ウクライナのクリミア奪還の試みはプーチンの激しい反応をもたらす可能性がある=ブリンケン米国務長官

米国のブリンケン国務長官は15日、専門家とのオンライン対話にて、ウクライナがクリミアを奪還しようと試みるとプーチン露大統領にとっては「レッドライン」であり、より激しい反応を引き起こす可能性があると発言したという。

ブリンケン米国務長官が専門家たちとのオンライン対話の際に発言した。米政治ニュースサイト「ポリティコ」が報じた

ブリンケン氏のコメントは、専門家の1人が、米国はウクライナが、ロシア軍に制圧された領土奪還に関する長期的目標を実現するのを支援する準備があるか、と質問した際のものだったという。
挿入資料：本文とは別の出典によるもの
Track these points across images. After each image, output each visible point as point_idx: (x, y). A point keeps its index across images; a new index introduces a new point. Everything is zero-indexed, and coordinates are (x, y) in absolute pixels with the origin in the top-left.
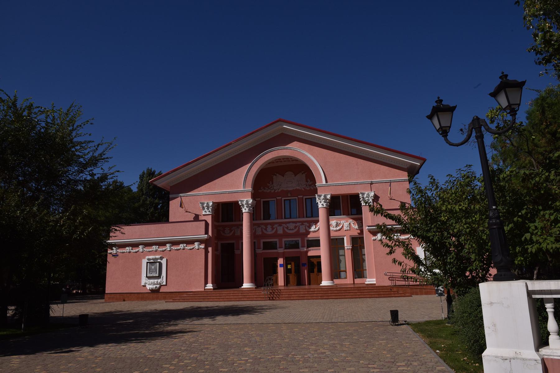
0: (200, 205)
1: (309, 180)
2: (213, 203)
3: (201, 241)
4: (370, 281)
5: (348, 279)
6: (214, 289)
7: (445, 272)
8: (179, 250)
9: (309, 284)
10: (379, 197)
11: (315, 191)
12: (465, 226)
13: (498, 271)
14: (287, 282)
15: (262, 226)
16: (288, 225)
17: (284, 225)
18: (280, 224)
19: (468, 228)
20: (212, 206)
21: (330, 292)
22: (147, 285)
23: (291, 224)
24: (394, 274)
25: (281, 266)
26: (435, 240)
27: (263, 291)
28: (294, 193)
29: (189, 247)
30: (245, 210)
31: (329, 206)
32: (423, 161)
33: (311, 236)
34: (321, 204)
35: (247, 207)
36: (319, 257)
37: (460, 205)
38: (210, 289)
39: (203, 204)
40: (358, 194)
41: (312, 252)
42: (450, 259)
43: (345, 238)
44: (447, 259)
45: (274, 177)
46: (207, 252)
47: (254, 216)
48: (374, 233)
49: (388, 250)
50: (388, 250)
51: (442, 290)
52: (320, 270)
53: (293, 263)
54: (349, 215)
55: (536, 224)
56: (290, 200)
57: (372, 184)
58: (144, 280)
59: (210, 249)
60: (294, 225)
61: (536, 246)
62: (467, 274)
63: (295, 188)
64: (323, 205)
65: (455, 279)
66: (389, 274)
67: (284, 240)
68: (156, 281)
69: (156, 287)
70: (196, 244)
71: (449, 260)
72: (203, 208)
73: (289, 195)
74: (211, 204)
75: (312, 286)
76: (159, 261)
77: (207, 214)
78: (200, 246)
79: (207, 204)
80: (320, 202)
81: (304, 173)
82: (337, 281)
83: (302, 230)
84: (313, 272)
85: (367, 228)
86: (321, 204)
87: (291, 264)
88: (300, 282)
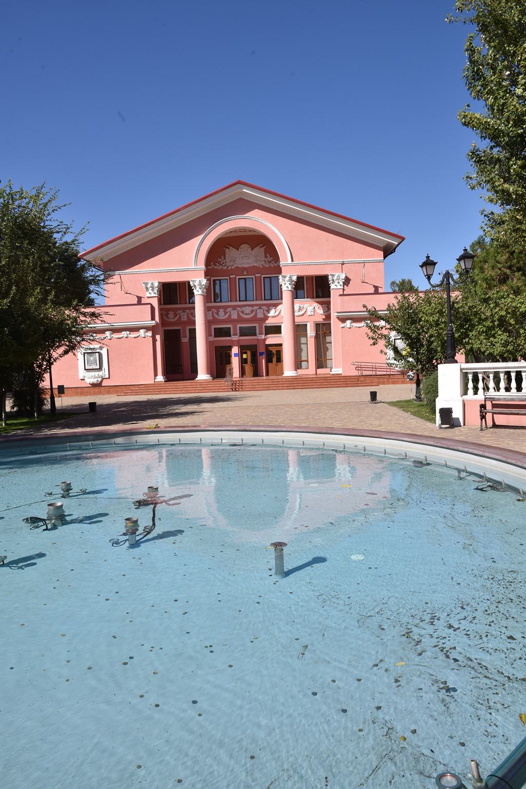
0: (144, 285)
1: (268, 255)
2: (159, 283)
3: (147, 329)
4: (337, 370)
5: (310, 369)
6: (165, 381)
7: (418, 360)
8: (121, 338)
9: (267, 374)
10: (350, 280)
11: (279, 270)
12: (435, 332)
13: (236, 346)
14: (243, 373)
15: (214, 310)
16: (243, 308)
17: (239, 309)
18: (234, 308)
19: (436, 333)
20: (158, 287)
21: (295, 382)
22: (86, 379)
23: (247, 307)
24: (362, 364)
25: (236, 355)
26: (413, 337)
27: (221, 382)
28: (252, 270)
29: (116, 336)
30: (198, 292)
31: (294, 288)
32: (401, 240)
33: (270, 322)
34: (286, 286)
35: (200, 289)
36: (281, 345)
37: (433, 317)
38: (161, 382)
39: (146, 284)
40: (328, 275)
41: (272, 340)
42: (423, 350)
43: (308, 324)
44: (420, 350)
45: (227, 250)
46: (154, 341)
47: (207, 298)
48: (343, 320)
49: (372, 341)
50: (372, 341)
51: (413, 375)
52: (279, 360)
53: (249, 352)
54: (313, 298)
55: (473, 333)
56: (245, 279)
57: (343, 264)
58: (82, 373)
59: (158, 337)
60: (251, 308)
61: (471, 346)
62: (434, 361)
63: (252, 265)
64: (287, 287)
65: (424, 365)
66: (357, 364)
67: (239, 326)
68: (96, 373)
69: (97, 381)
70: (142, 331)
71: (421, 352)
72: (147, 289)
73: (245, 273)
74: (156, 284)
75: (271, 377)
76: (98, 351)
77: (152, 296)
78: (146, 334)
79: (152, 284)
80: (285, 284)
81: (263, 246)
82: (300, 372)
83: (260, 315)
84: (272, 362)
85: (336, 314)
86: (286, 286)
87: (246, 353)
88: (256, 374)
その発言が行われた際の状況を知る4名の人物は、ブリンケン氏は米国がウクライナに対してクリミアの奪還を積極的に鼓舞しているわけではないと述べたと伝えている。ブリンケン氏は、米国の主な焦点は主に東部の現在戦闘が生じているところでウクライナの前進を支援することにあると述べたという。

ポリティコは、この評価につき、ウクライナ東部のドンバスや南部で激しく続く戦いについて語る米国防省の高官たちが、ウクライナが近い将来クリミアを奪還する能力については疑問視していることと呼応するものだと指摘している。

その内の2名は、ブリンケン氏のこの発言は米国がクリミアの奪還のための攻勢へ向かうことは現時点では賢明だとは思っていないという印象を与えたとしつつ、他方でそのような言葉をはっきりと言ったわけでもないと伝えた。

同時に他の2名は、ブリンケン氏の発言をそのようには受け止めなかったと述べ、ブリンケン氏が「何を武力で奪還するかは米国が決めるではなく、ウクライナが決めること」と発言したことを指摘した。この発言はむしろ、ブリンケン氏が、ウクライナによる潜在的なクリミア奪還戦に対してよりオープンであることを示唆するものととれるという。

1名は、「(ブリンケン氏の)メッセージは概して、今後どうなるかについては不確定性が大きく、どちらが大きな成功を収める能力があるかについて真の疑問があるということである」と指摘した。

なお、本件について、米国務省はコメントを控えているという。